───── DATASET CONTENT

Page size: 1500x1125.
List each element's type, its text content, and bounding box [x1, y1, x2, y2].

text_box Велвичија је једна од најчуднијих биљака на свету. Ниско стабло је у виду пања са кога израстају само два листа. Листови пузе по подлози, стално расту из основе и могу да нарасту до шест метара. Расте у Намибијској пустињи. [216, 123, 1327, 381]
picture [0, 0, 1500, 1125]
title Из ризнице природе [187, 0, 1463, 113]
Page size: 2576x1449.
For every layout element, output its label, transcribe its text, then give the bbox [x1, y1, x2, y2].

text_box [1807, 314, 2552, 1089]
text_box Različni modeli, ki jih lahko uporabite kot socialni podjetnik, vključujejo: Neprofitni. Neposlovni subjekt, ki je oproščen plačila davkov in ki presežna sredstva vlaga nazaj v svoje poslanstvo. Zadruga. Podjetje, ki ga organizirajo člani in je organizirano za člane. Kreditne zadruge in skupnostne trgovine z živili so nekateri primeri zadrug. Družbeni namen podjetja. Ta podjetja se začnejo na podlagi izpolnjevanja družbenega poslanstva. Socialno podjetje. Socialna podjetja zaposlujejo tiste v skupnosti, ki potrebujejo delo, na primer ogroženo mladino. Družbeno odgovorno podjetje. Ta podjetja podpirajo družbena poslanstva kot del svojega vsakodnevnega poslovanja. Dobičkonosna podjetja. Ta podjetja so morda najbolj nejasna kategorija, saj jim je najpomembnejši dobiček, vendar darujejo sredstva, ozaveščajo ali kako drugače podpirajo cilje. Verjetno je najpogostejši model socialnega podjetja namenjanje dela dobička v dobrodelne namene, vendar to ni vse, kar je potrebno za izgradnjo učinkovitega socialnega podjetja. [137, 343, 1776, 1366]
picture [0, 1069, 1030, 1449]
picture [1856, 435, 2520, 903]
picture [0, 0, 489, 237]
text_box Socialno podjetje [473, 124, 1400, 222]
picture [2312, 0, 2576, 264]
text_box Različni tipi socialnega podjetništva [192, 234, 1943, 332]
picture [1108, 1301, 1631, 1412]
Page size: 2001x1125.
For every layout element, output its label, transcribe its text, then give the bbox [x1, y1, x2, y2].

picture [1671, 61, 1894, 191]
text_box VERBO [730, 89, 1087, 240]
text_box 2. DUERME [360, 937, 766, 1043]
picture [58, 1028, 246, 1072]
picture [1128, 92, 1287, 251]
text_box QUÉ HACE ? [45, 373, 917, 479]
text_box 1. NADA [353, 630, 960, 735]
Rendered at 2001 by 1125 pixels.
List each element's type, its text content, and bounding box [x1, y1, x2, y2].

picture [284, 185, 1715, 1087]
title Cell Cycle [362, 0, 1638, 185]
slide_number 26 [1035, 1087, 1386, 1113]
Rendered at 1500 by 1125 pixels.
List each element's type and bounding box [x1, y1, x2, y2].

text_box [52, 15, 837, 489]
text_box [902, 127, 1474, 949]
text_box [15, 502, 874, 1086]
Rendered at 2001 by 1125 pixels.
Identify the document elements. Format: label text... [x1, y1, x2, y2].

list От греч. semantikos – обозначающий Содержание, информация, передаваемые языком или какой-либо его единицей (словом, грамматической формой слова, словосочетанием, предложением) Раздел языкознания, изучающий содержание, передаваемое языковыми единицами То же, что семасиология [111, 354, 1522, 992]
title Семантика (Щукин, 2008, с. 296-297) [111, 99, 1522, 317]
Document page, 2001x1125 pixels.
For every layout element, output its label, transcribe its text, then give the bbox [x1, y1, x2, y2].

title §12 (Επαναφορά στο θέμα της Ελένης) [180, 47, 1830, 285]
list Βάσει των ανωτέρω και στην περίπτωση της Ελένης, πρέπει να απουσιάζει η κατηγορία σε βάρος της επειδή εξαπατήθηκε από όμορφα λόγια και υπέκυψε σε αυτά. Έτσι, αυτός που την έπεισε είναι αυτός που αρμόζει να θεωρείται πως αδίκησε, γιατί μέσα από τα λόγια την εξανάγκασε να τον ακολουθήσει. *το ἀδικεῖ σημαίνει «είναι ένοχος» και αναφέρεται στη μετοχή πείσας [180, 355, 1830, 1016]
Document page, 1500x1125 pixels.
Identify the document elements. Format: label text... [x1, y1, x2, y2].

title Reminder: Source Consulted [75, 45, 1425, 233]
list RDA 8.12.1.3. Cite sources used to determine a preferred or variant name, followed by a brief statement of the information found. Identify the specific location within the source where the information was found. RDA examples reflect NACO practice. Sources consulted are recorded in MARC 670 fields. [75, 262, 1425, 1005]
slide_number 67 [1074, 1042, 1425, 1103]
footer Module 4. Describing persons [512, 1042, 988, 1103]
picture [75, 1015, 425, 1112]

──────────

Could you please find every line of the listing above holding the string "size" and copy it?

_RESULT_
Page size: 1500x1125.
Page size: 2576x1449.
Page size: 2001x1125.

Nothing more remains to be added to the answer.